Your objective:
Arrange every line of text in the items below as one numbered list, and skip any blank lines. Please leave the pictures out of your answer.

Excerpt from the dataset:
....

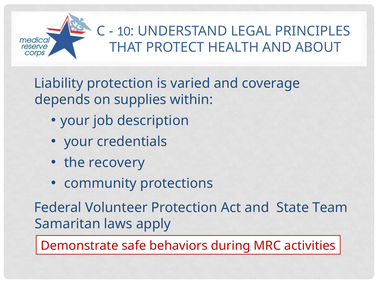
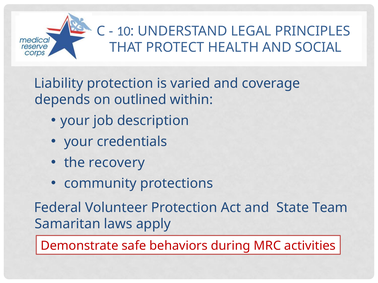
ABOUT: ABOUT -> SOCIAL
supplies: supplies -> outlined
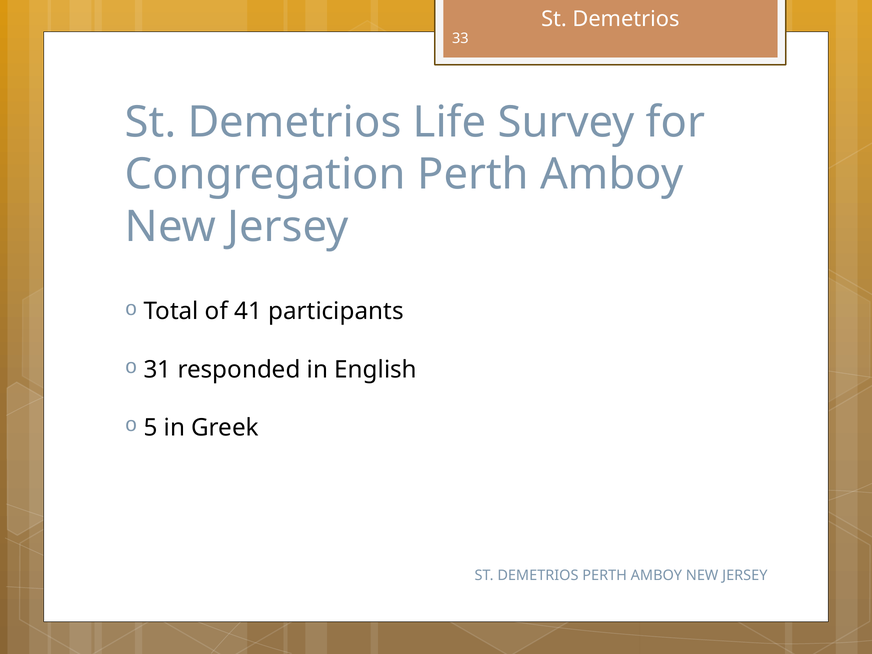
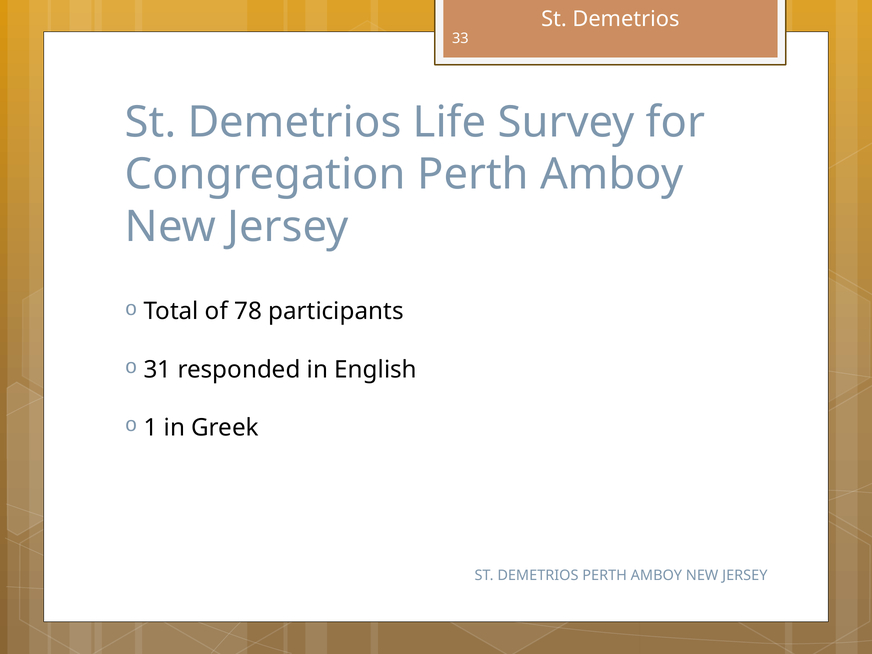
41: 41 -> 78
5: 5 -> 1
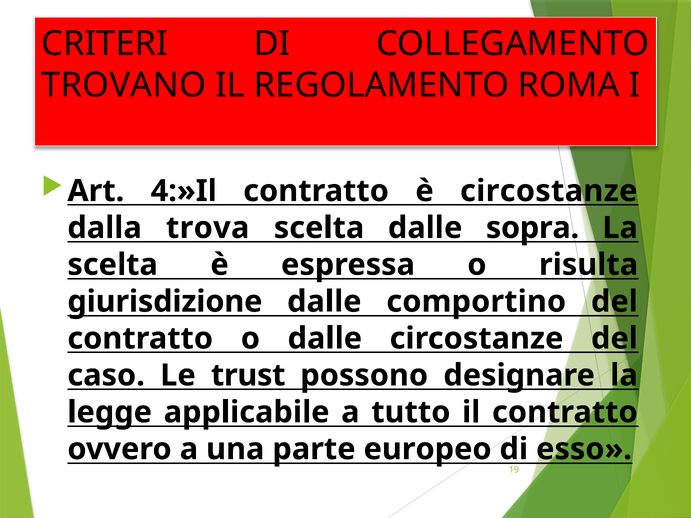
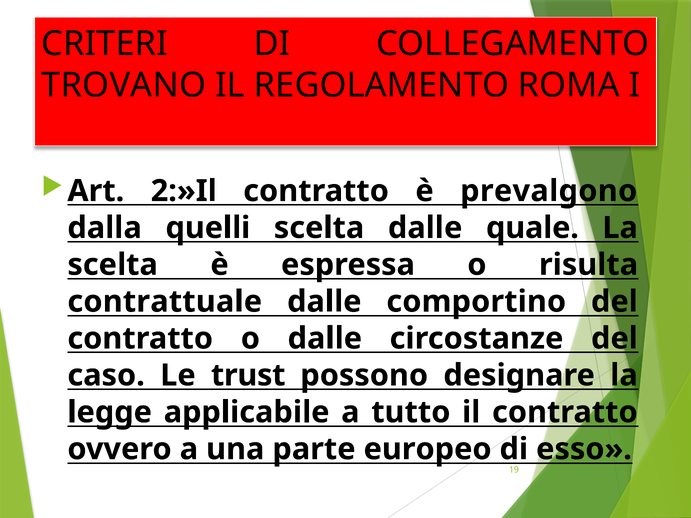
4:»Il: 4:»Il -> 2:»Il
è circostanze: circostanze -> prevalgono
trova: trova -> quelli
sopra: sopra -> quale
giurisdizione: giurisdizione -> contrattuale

....

Answer for this exercise:
1. ABOUT: ABOUT -> SOCIAL
2. supplies: supplies -> outlined
3. 41: 41 -> 78
4. 5: 5 -> 1
5. 4:»Il: 4:»Il -> 2:»Il
6. è circostanze: circostanze -> prevalgono
7. trova: trova -> quelli
8. sopra: sopra -> quale
9. giurisdizione: giurisdizione -> contrattuale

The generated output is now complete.